Stesso discorso vale per le condanne per delitti contro il sentimento per gli animali (anch’esse devono essere assenti), senza dimenticare il possesso del porto d’armi (uso caccia) in corso di validità e la disponibilità alla collaborazione alle attività di gestione faunistica che saranno organizzate dalla Provincia di Latina e dall’ATC. Verranno ammessi anche cacciatori residenti in provincia di Latina, nella regione Lazio e in quelle limitrofe, fino al completamento del numero massimo di posti.

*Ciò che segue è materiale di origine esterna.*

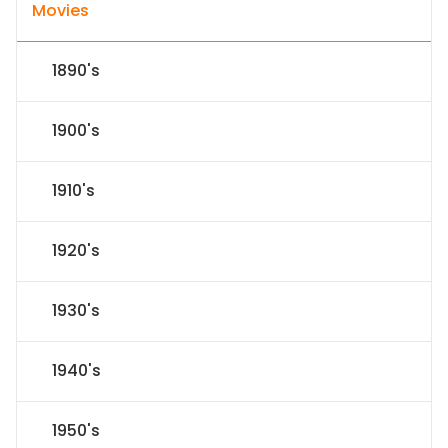
Movies
1890's
1900's
1910's
1920's
1930's
1940's
1950's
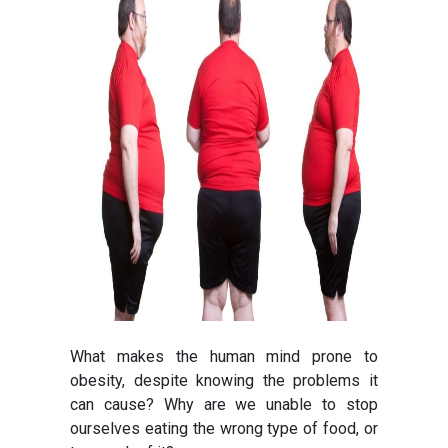
What makes the human mind prone to
obesity, despite knowing the problems it
can cause? Why are we unable to stop
ourselves eating the wrong type of food, or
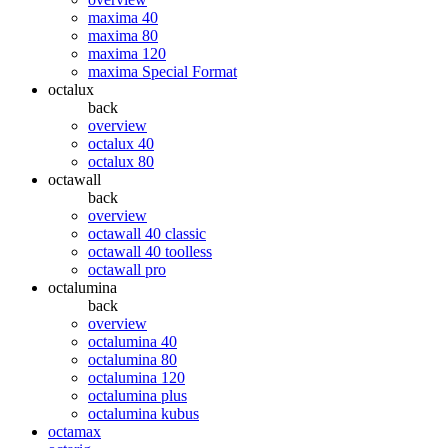
maxima 40
maxima 80
maxima 120
maxima Special Format
octalux
back
overview
octalux 40
octalux 80
octawall
back
overview
octawall 40 classic
octawall 40 toolless
octawall pro
octalumina
back
overview
octalumina 40
octalumina 80
octalumina 120
octalumina plus
octalumina kubus
octamax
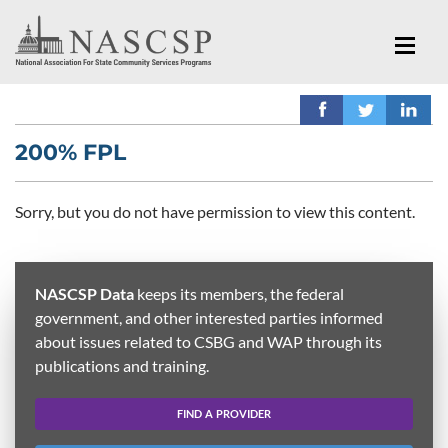
200% FPL
Sorry, but you do not have permission to view this content.
NASCSP Data
keeps its members, the federal
government, and other interested parties informed
about issues related to CSBG and WAP through its
publications and training.
FIND A PROVIDER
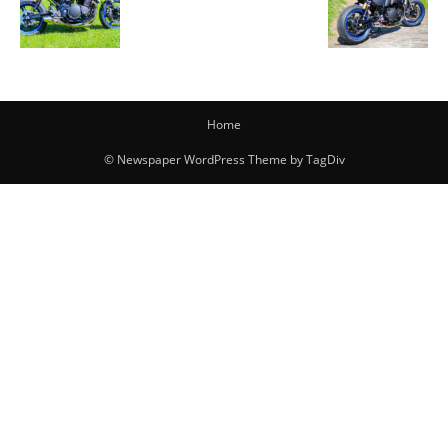
Home
© Newspaper WordPress Theme by TagDiv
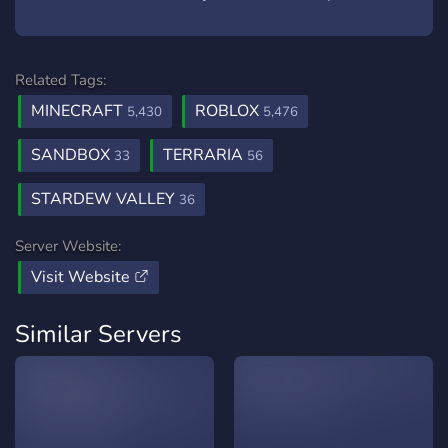
Related Tags:
MINECRAFT
ROBLOX
5,430
5,476
SANDBOX
TERRARIA
33
56
STARDEW VALLEY
36
Server Website:
Visit Website
Similar Servers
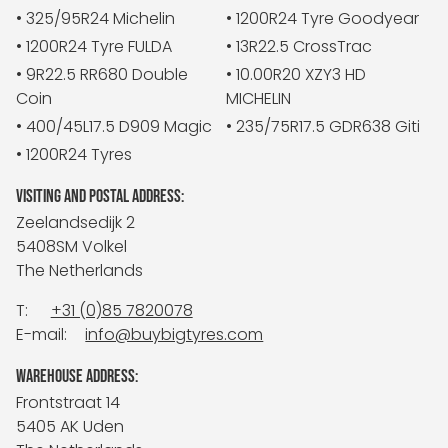
• 325/95R24 Michelin
• 1200R24 Tyre Goodyear
• 1200R24 Tyre FULDA
• 13R22.5 CrossTrac
• 9R22.5 RR680 Double
• 10.00R20 XZY3 HD
Coin
MICHELIN
• 400/45L17.5 D909 Magic
• 235/75R17.5 GDR638 Giti
• 1200R24 Tyres
VISITING AND POSTAL ADDRESS:
Zeelandsedijk 2
5408SM Volkel
The Netherlands
T:
+31 (0)85 7820078
E-mail:
info@buybigtyres.com
WAREHOUSE ADDRESS:
Frontstraat 14
5405 AK Uden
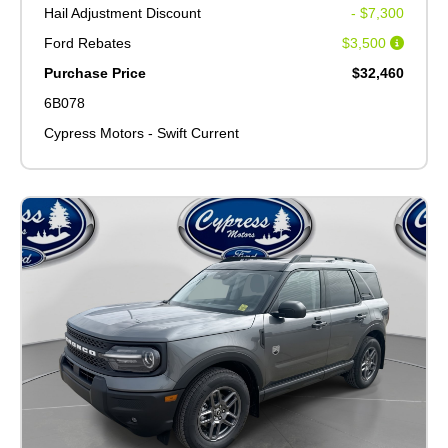
Hail Adjustment Discount
- $7,300
Ford Rebates
$3,500
Purchase Price
$32,460
6B078
Cypress Motors - Swift Current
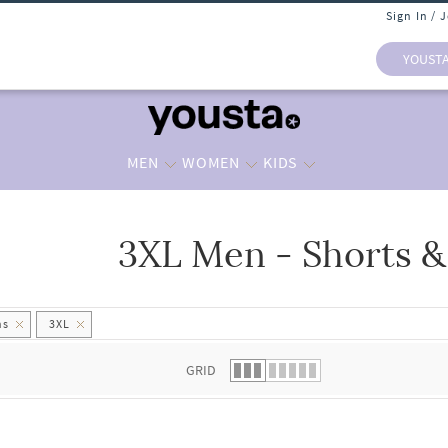
Sign In / 
YOUST
MEN
WOMEN
KIDS
3XL Men - Shorts &
 list.
hs
3XL
GRID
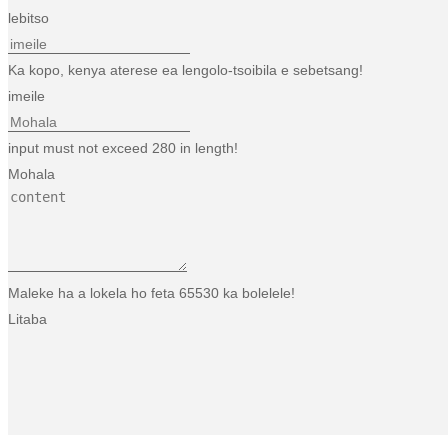
lebitso
Ka kopo, kenya aterese ea lengolo-tsoibila e sebetsang!
imeile
input must not exceed 280 in length!
Mohala
Maleke ha a lokela ho feta 65530 ka bolelele!
Litaba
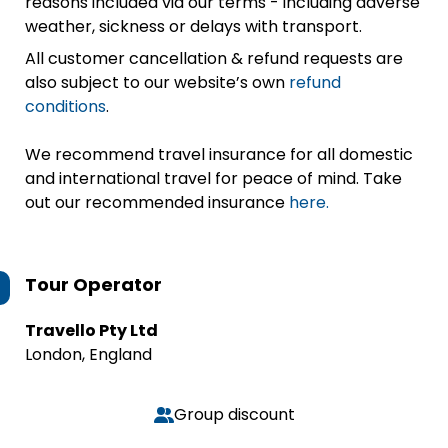
reasons included via our terms - including adverse
weather, sickness or delays with transport.
All customer cancellation & refund requests are
also subject to our website’s own
refund
conditions
.
We recommend travel insurance for all domestic
and international travel for peace of mind. Take
out our recommended insurance
here.
Tour Operator
Travello Pty Ltd
London, England
Group discount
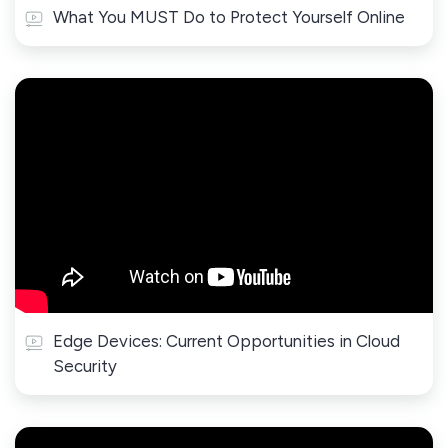
What You MUST Do to Protect Yourself Online
Edge Devices: Current Opportunities in Cloud
Security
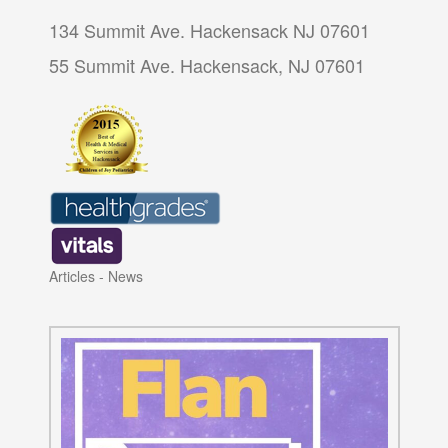
134 Summit Ave. Hackensack NJ 07601
55 Summit Ave. Hackensack, NJ 07601
Articles
-
News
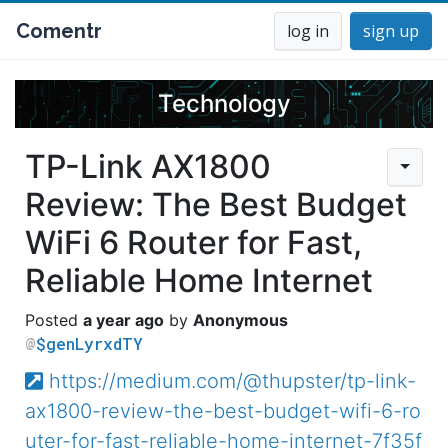
Comentr
log in
sign up
Technology
TP-Link AX1800
Review: The Best Budget
WiFi 6 Router for Fast,
Reliable Home Internet
a year ago
Anonymous
$genLyrxdTY
https://medium.com/@thupster/tp-link-
ax1800-review-the-best-budget-wifi-6-ro
uter-for-fast-reliable-home-internet-7f35f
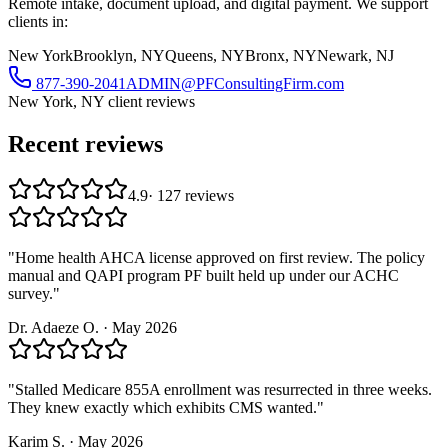
Remote intake, document upload, and digital payment. We support
clients in:
New York
Brooklyn, NY
Queens, NY
Bronx, NY
Newark, NJ
877-390-2041
ADMIN@PFConsultingFirm.com
New York, NY
client reviews
Recent reviews
4.9
·
127
reviews
"
Home health AHCA license approved on first review. The policy
manual and QAPI program PF built held up under our ACHC
survey.
"
Dr. Adaeze O.
·
May 2026
"
Stalled Medicare 855A enrollment was resurrected in three weeks.
They knew exactly which exhibits CMS wanted.
"
Karim S.
·
May 2026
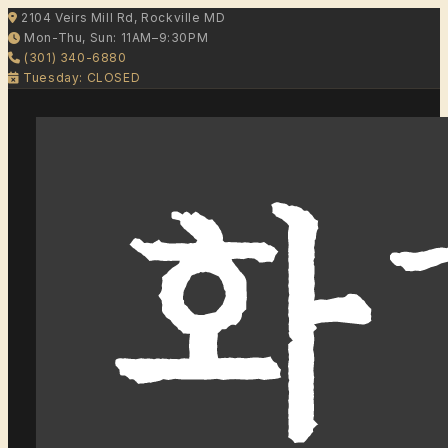
2104 Veirs Mill Rd, Rockville MD
Mon-Thu, Sun: 11AM–9:30PM
(301) 340-6880
Tuesday: CLOSED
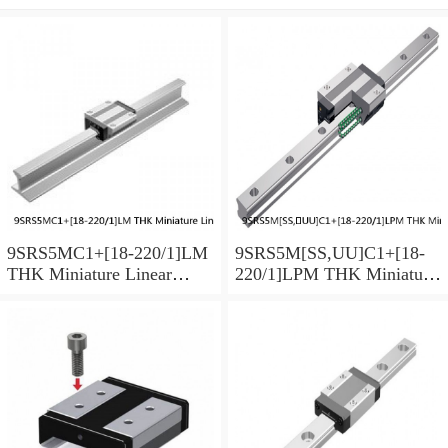
9SRS5MC1+[18-220/1]LM
9SRS5M[SS,​UU]C1+[18-
THK Miniature Linear
220/1]LPM THK Miniature
Guide Caged Ball SRS
Linear Guide Caged Ball
Series
SRS Series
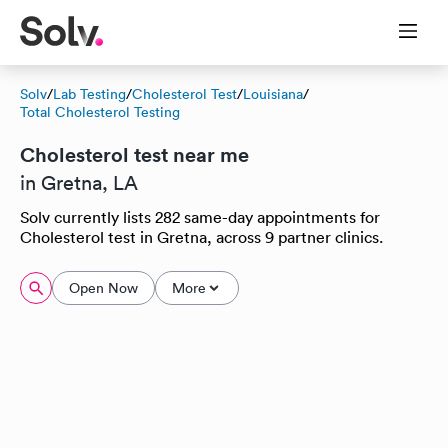
Solv
/
Lab Testing
/
Cholesterol Test
/
Louisiana
/
Total Cholesterol Testing
Cholesterol test near me
in Gretna, LA
Solv currently lists 282 same-day appointments for
Cholesterol test in Gretna, across 9 partner clinics.
Open Now
More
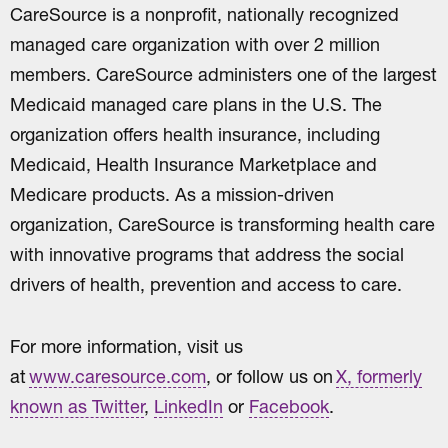
CareSource is a nonprofit, nationally recognized
managed care organization with over 2 million
members. CareSource administers one of the largest
Medicaid managed care plans in the U.S. The
organization offers health insurance, including
Medicaid, Health Insurance Marketplace and
Medicare products. As a mission-driven
organization, CareSource is transforming health care
with innovative programs that address the social
drivers of health, prevention and access to care.
For more information, visit us
at
www.caresource.com
, or follow us on
X, formerly
known as Twitter
,
LinkedIn
or
Facebook
.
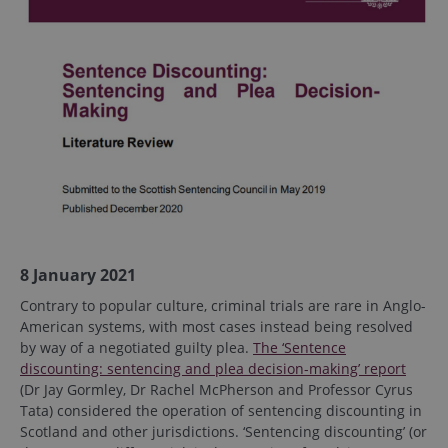
8 January 2021
Contrary to popular culture, criminal trials are rare in Anglo-
American systems, with most cases instead being resolved
by way of a negotiated guilty plea.
The ‘Sentence
discounting: sentencing and plea decision-making’ report
(Dr Jay Gormley, Dr Rachel McPherson and Professor Cyrus
Tata) considered the operation of sentencing discounting in
Scotland and other jurisdictions. ‘Sentencing discounting’ (or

La domanda va presentata tramite posta ordinaria o consegnata a mano entro e non oltre il prossimo 29 febbraio. Una apposita commissione fermerà il numero degli ammessi a 50: il contributo per la partecipazione ai due corsi è di cinquanta euro. I giorni scelti per lo svolgimento sono il venerdì (dalle 15 alle 20, lezione teorica), il sabato mattina e pomeriggio (lezione teorica) e domenica mattina e pomeriggio (lezione pratica e teorica).

Gli argomenti che verranno trattati sono moltissimi, dunque se ne possono citare alcuni tra i più importanti. In particolare, ci sarà un inquadramento specifico dei cinghiali e degli ungulati, i sistemi di sviluppo della caccia a questi animali (in primis la girata), il prelievo venatorio, i vari sistemi di caccia a confronto (collettiva e individuale), il comportamento alle poste e l’etica venatoria. Non mancherà una lezione pratica all’esterno con tanto di addestramento, oltre all’esame finale per ottenere l’attestato.